According to the experiment, the effect of BM25 is relatively obvious, and finally we use BM25 to do the algorithm of similarity.



Optimization: spell check and error correction



Our solution: Term Suggester + Custom Analyzer



Use the Term Suggester

You can directly enter one sentence: How to replace Macbookk SSD?



Term Suggester is self-tuned

Set the minimum number of occurrences to 3 and modify “string_distance” to “jarowinkler”. Its default similarity is some customization based on the edit distance, which defaults to integer output.



Improved method

Add support for user behavior data.
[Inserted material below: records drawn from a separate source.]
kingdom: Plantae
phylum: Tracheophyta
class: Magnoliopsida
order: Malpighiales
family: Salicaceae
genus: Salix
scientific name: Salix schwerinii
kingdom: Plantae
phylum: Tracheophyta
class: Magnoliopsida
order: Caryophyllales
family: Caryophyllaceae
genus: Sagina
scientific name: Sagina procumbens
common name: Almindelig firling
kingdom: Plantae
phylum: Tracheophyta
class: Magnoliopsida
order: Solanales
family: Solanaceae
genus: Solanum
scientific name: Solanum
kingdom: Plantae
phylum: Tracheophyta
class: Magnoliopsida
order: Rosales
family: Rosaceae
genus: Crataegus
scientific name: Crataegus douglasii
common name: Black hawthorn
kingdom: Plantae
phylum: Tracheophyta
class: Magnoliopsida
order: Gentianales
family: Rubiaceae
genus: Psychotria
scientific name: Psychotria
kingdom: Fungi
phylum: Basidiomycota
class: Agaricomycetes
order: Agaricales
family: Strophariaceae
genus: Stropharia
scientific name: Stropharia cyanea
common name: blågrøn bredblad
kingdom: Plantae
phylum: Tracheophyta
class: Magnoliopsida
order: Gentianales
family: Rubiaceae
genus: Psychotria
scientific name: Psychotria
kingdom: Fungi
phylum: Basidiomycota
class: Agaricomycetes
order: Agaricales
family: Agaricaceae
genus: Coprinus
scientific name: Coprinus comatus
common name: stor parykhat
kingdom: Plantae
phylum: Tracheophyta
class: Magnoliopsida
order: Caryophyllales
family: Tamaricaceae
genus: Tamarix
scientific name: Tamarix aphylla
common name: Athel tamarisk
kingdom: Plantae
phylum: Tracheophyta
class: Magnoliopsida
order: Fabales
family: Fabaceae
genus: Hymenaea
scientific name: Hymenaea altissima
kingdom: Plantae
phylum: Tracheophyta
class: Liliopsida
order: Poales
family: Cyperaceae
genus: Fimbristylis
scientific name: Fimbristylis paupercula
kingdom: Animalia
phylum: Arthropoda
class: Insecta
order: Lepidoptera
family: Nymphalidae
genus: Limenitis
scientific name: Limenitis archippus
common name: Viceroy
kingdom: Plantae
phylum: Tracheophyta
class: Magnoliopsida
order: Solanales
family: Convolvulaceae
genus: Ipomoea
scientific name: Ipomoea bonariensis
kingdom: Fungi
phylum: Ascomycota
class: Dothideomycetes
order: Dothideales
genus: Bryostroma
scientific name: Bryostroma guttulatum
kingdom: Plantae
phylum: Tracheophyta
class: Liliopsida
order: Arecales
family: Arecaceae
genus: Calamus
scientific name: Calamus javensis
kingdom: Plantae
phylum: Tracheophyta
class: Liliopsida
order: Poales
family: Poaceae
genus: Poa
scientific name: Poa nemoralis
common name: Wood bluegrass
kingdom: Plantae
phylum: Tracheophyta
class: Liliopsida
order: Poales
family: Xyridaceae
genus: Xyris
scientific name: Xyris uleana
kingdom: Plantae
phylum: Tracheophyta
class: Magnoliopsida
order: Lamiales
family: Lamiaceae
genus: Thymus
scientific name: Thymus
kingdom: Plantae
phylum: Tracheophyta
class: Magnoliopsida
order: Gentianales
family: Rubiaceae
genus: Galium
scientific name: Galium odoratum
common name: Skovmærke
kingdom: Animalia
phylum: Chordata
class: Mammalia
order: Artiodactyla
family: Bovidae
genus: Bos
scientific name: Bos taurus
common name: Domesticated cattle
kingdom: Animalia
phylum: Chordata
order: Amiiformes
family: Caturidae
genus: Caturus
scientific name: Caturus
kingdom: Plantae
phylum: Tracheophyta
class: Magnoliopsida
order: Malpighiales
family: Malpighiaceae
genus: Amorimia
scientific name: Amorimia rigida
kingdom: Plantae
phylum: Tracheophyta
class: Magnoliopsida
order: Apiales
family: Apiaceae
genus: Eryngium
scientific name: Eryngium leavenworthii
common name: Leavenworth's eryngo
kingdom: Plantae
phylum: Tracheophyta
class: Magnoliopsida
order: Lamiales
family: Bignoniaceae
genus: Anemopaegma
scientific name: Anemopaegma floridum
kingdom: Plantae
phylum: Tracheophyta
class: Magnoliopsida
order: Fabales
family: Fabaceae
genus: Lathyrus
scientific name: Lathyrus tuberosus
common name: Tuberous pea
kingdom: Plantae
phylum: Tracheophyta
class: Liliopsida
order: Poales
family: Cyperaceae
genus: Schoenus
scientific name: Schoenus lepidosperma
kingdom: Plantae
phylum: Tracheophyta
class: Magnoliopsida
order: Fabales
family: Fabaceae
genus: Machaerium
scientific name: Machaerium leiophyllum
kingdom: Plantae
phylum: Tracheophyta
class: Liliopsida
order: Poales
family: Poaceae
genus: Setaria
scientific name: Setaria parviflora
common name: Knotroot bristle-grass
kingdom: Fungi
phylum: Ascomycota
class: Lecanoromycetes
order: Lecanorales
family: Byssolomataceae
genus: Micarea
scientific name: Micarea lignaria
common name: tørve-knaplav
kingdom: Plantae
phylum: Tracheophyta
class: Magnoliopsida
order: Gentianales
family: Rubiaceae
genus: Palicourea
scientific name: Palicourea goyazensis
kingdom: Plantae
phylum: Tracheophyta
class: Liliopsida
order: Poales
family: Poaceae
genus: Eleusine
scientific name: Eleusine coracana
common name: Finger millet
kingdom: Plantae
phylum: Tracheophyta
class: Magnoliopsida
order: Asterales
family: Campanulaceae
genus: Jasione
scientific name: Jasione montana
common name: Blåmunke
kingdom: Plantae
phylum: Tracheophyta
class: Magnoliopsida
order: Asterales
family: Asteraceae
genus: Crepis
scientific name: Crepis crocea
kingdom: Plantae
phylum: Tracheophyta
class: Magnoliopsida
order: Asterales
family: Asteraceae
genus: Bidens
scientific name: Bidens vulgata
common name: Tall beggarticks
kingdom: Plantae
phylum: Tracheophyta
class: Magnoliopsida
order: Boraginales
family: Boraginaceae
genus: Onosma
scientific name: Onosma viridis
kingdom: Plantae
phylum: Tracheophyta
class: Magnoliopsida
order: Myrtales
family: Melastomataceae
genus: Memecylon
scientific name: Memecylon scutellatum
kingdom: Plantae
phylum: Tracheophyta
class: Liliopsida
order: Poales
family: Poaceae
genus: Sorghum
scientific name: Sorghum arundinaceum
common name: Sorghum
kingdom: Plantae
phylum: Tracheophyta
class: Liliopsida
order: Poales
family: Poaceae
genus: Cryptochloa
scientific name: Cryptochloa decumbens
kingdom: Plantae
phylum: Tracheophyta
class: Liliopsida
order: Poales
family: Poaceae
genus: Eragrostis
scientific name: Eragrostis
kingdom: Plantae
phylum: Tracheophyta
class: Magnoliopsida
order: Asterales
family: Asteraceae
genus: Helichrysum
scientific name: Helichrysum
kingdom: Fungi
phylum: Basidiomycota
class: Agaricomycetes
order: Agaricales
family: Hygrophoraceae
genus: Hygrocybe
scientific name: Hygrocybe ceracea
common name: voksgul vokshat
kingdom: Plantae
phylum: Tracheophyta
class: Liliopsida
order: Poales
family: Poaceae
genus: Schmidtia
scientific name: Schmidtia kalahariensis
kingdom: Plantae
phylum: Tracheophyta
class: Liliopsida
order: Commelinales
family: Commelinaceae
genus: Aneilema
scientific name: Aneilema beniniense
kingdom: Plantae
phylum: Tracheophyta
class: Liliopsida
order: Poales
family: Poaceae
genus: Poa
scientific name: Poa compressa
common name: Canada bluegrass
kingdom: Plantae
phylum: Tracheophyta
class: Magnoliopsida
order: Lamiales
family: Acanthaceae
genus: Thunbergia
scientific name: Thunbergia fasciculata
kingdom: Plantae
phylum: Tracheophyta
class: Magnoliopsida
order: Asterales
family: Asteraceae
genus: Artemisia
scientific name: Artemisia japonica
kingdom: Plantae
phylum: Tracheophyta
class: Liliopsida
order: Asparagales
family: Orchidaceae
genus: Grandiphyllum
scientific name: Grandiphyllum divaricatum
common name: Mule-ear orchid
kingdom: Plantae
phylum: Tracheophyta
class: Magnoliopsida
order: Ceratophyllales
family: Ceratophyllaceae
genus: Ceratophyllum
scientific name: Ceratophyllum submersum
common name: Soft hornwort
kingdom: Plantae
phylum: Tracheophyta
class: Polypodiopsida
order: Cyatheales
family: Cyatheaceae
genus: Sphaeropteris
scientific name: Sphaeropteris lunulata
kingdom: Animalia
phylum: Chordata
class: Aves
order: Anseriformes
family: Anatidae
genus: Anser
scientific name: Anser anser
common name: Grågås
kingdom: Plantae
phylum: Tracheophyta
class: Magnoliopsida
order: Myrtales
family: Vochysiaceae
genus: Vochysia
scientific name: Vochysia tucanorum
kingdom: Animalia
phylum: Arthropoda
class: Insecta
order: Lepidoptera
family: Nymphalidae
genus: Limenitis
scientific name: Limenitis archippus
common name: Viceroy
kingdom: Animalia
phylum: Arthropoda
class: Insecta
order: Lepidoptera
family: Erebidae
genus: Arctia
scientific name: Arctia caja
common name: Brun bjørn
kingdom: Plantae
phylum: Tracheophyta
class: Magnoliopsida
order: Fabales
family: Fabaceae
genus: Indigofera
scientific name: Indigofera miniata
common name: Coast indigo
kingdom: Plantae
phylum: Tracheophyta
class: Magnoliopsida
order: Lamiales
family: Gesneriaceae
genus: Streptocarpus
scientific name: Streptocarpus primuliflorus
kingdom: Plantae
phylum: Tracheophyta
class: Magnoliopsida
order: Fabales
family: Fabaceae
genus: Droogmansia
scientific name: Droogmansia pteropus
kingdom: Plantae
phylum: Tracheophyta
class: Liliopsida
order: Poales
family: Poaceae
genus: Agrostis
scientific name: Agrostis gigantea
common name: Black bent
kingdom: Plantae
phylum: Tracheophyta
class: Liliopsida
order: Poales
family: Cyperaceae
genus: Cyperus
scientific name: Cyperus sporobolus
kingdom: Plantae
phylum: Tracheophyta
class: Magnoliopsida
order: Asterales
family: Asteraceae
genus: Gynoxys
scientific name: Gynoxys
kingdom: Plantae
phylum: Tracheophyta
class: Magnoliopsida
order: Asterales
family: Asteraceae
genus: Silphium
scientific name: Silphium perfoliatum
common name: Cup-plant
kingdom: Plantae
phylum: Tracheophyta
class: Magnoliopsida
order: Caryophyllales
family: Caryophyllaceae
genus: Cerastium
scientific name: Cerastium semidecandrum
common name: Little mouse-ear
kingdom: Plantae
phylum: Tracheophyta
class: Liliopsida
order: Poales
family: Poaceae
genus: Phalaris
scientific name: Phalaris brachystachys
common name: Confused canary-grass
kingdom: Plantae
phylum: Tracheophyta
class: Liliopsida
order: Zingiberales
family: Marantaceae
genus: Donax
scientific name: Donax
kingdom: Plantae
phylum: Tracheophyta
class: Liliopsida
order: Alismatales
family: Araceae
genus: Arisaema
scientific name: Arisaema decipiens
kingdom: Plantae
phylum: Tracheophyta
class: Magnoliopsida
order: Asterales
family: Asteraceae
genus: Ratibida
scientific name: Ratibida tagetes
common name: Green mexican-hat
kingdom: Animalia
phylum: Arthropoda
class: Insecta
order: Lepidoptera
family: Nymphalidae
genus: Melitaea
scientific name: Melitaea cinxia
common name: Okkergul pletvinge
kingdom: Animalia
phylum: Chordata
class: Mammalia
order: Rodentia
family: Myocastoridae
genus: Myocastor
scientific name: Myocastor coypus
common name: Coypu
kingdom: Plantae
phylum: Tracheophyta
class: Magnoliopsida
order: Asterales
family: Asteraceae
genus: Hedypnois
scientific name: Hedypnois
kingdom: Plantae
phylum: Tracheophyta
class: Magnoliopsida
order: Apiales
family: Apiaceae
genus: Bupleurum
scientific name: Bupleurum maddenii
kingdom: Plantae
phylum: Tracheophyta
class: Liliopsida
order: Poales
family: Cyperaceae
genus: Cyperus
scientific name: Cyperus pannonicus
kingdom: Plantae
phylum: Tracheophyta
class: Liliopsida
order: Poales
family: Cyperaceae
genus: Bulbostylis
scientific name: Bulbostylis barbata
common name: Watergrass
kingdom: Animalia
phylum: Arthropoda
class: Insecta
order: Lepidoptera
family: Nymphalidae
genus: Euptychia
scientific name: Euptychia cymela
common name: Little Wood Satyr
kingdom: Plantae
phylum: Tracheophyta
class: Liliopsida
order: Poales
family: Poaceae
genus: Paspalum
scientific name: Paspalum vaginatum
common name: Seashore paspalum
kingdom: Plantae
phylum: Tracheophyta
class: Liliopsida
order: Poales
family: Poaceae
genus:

A big part of Google’s algorithm is based on user behavior data.

“Before and after”, from our point of view, to consider the relationship between the two words.

Optimization: Input standardization



The solution

First, Gensim is used to generate alternative phrases, and then rules are used to filter out more accurate candidate phrases. When we have a correct phrase, we can generate common misspellings based on the candidate phrase. Finally, user input is processed in real time and the knowledge base stored in ES is processed in batches.

The rules

The rules are pure English characters, minus numbers. Mainly brand name and version number.

POS Tagging + POS filtering


WHY?

The calculation intensity of WMD is relatively high. If we can remove some unimportant words in the input words, the calculation intensity of WMD can be reduced.

It’s expressed differently in some of our knowledge bases. But important words can be expressed in a different way to improve accuracy.

The solution

Our current solution uses Python NLTK for analysis and filtering, printing out the part of speech of each word, and ES stores the results.

We prefer to use ES analysis, filtering, storage one-stop solution, but this solution requires you to write an ES Pos plug-in.

Advantages of the recommended scheme

Performance: Java implementations are generally faster than pure Python implementations, especially when it comes to CPU consumption.

Simplicity: Logic does not need to be maintained in both ES and Python.

Space saving: NLTK model files are also relatively large, multiple Docker images mean occupying multiple memory, disk.



Optimization: Synonym

Synonym based on Word2vec

It’s hard to define a synonym artificially, so we generate “synonyms” based on Word2vec.



Query rewriting scheme

Our synonym scheme is query rewriting through synonyms.



Other optimizations

LTR: Learning to Rank

Based on Machine Learning reordering, the model is reordered according to the predicted click probability.




That’s all for today’s sharing, thank you!